La situation de grande difficulté dans laquelle se trouvent les finances publiques est unanimement reconnue. Et il semble que l'idée d'une concertation sur la fiscalité et sa réforme soit l'objet d'un consensus également très large. Ceci m'étonne et me fait penser à la fable de La Fontaine : " Le meunier, son fils et l'âne ". On ne peut satisfaire tout le monde et son père, Monsieur Petites Blagues, qui siège à l'Elysée.
La vision que j'ai de cette méthode est celle-ci : toutes les catégories sociales sont frappées, aussi bien les salariés modestes, auxquels il est demandé de rogner sur le nécessaire, que les classes moyennes qui doivent choisir entre les vacances et l'éducation des enfants, jusqu'aux entreprises qui ne savent comment s'armer pour faire face à une concurrence étrangère exacerbée, des coûts aux variations imprévisibles et des charges aux fluctuations aléatoires : "Tous étaient frappés ".
Et donc, tout le monde étant malade, plutôt que d'appeler un médecin compétent et expérimenté, les malades décident de se concerter et de partager leurs maux. De tenter d'alléger les pires souffrances et de partager plus largement les plus légères. C'est une démarche qui me surprend, sans doute a‐t‐elle de grandes vertus idéologiques, peut‐elle présenter des mérites démocratiques, mais sur le plan de l'efficacité, il est difficile d'imaginer pire.
Dans toute maladie, le meilleur médecin se distingue des autres par la qualité de son diagnostic. Identifier l'origine du mal, c'est poser la bonne question, qui détermine toujours la bonne réponse.
Comme tout budget, celui de l'état nécessite d'être au moins équilibré. Que les recettes soient au moins égales aux dépenses, si possible supérieures pour permettre de financer l'investissement. Or, depuis fort longtemps, il est d'usage, dans le domaine des finances publiques, de prévoir, voire d'engager des dépenses en anticipant sur des recettes fondées sur des données hypothétiques et aléatoires. Ce non seulement pour des investissements, mais même pour les charges fixes, les frais de fonctionnement. Mode de gestion extrêmement risqué qu'aucune personne, qui aurait à en assumer les conséquences, ne saurait envisager. Et qui donne les résultats désastreux que l'on sait.
Il est donc nécessaire, dit et redit, qu'il faut réduire les frais de fonctionnement de l'état des collectivités et services publics. Faut‐il pour cela réduire les prestations, les services rendus à la population ? Si c'est la méthode utilisée jusqu'à maintenant, ce n'est pas une nécessité. Il est en effet possible de conserver le service rendu en réduisant, dans des proportions qui pourraient être très importantes, les tâches administratives. Et d'abord en les simplifiant et en évitant, les strates, le " mille‐feuille " administratif. En évitant que deux ou plusieurs personnes n'interviennent où une seule peut traiter le problème. En supprimant toutes les collectes d'informations qui ne servent qu'à alimenter des statistiques inutiles et à concentrer un pouvoir, qui ne peut que nuire à l'efficacité.

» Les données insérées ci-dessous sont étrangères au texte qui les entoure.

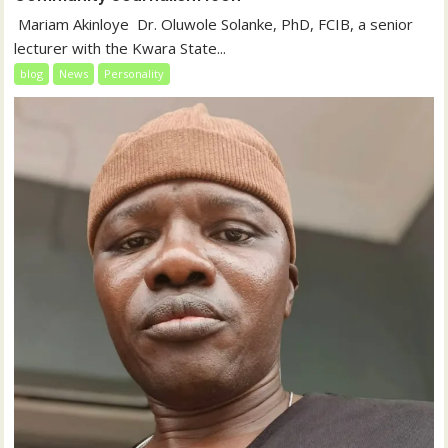
‎‎ Mariam Akinloye ‎ ‎Dr. Oluwole Solanke, PhD, FCIB, a senior
lecturer with the Kwara State...
blog
News
Personality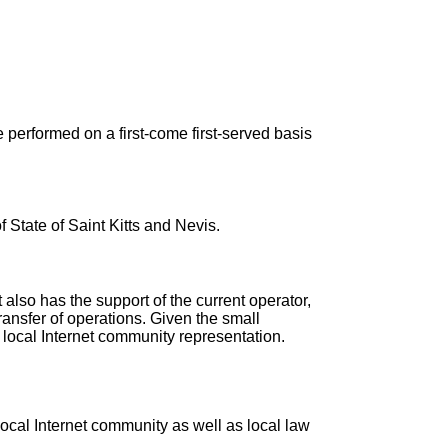
 performed on a first-come first-served basis
 State of Saint Kitts and Nevis.
 also has the support of the current operator,
transfer of operations. Given the small
e local Internet community representation.
ocal Internet community as well as local law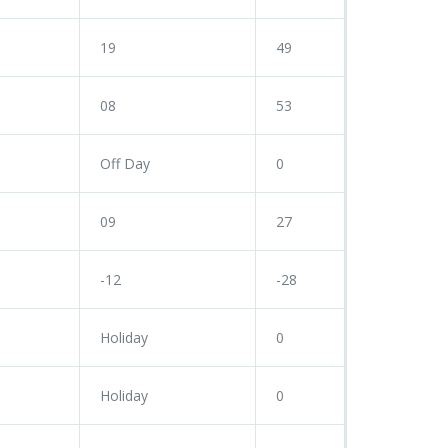
19
49
08
53
Off Day
0
09
27
-12
-28
Holiday
0
Holiday
0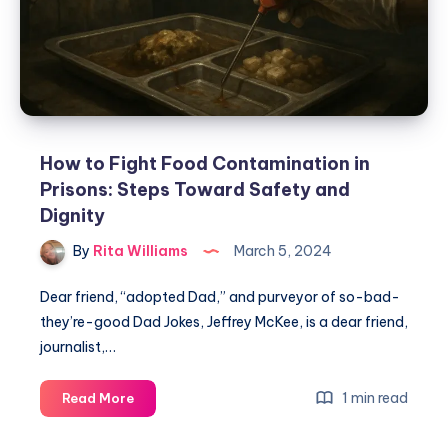
How to Fight Food Contamination in
Prisons: Steps Toward Safety and
Dignity
By
Rita Williams
March 5, 2024
Dear friend, “adopted Dad,” and purveyor of so-bad-
they’re-good Dad Jokes, Jeffrey McKee, is a dear friend,
journalist,…
1 min read
Read More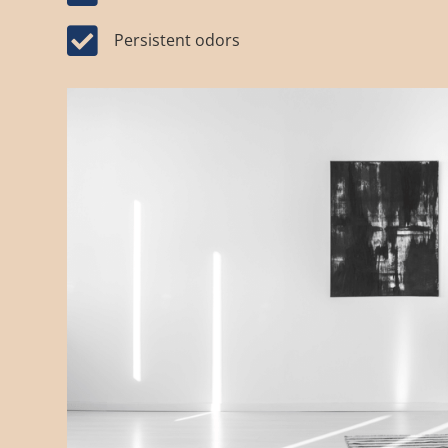

Persistent odors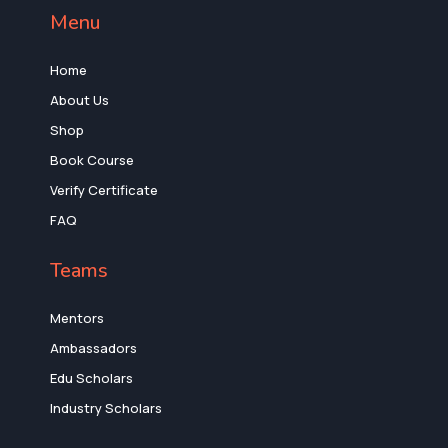
Menu
Home
About Us
Shop
Book Course
Verify Certificate
FAQ
Teams
Mentors
Ambassadors
Edu Scholars
Industry Scholars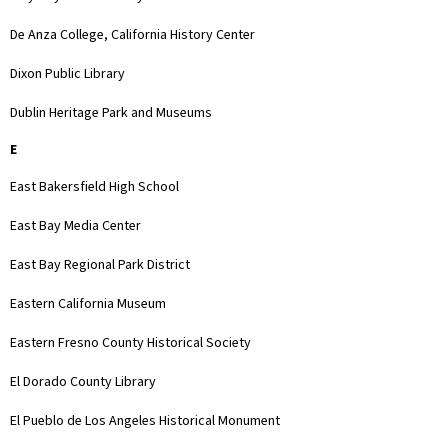
De Anza College, California History Center
Dixon Public Library
Dublin Heritage Park and Museums
E
East Bakersfield High School
East Bay Media Center
East Bay Regional Park District
Eastern California Museum
Eastern Fresno County Historical Society
El Dorado County Library
El Pueblo de Los Angeles Historical Monument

Chacun de nous en a de multiples exemples, en devant donner de multiples fois les mêmes renseignements à des interlocuteurs divers et variés, dépourvus de tout pouvoir de décision. Et qui ne font que collecter et transmettre. C'est ce qu'il faut cesser. La solution consiste à donner une fois les renseignements à un interlocuteur unique chargé de traiter la question et doté des pouvoirs nécessaires pour le faire.
Pour les recettes, il existe une réserve immense de capacité. D'abord les quatre millions de chômeurs ou personnes aptes à travailler utilement auxquelles on ne confie aucune tâche. Si chacune de ces personnes consacrait quelques heures par semaine à l'accomplissement de tâches d'intérêt public, ceci représenterait une économie considérable pour toute la collectivité. Chacun pouvant choisir, en fonction de ses envies et compétences, le type de travail qu'il voudrait accomplir. Du côté des retraités, combien ne seraient prêts à consacrer ces quelques heures plutôt que de devoir rogner sur une retraite misérable, qui permet à peine de survivre ? Les enfants, élèves, étudiants, pourraient également contribuer aux services publics. Réduire les prélèvements, tout en augmentant les prestations et services rendus et en laissant un peu plus de pouvoir d'achat, pour la relance.
Tout cela est possible, la solution existe. Mais en changeant de méthode. Ceci me rappelle cette citation, généralement attribuée à Félix Houphouet Boigny, ex président ivoirien, mais à l'époque député français s'exprimant devant l'assemblée nationale : "Hier, nous étions au bord du gouffre, mais nous avons fait un grand pas en avant. " Qui, à mon avis, n'était pas le premier à la prononcer. En espérant cette fois que l'on puisse faire un grand pas en arrière ou sur le côté.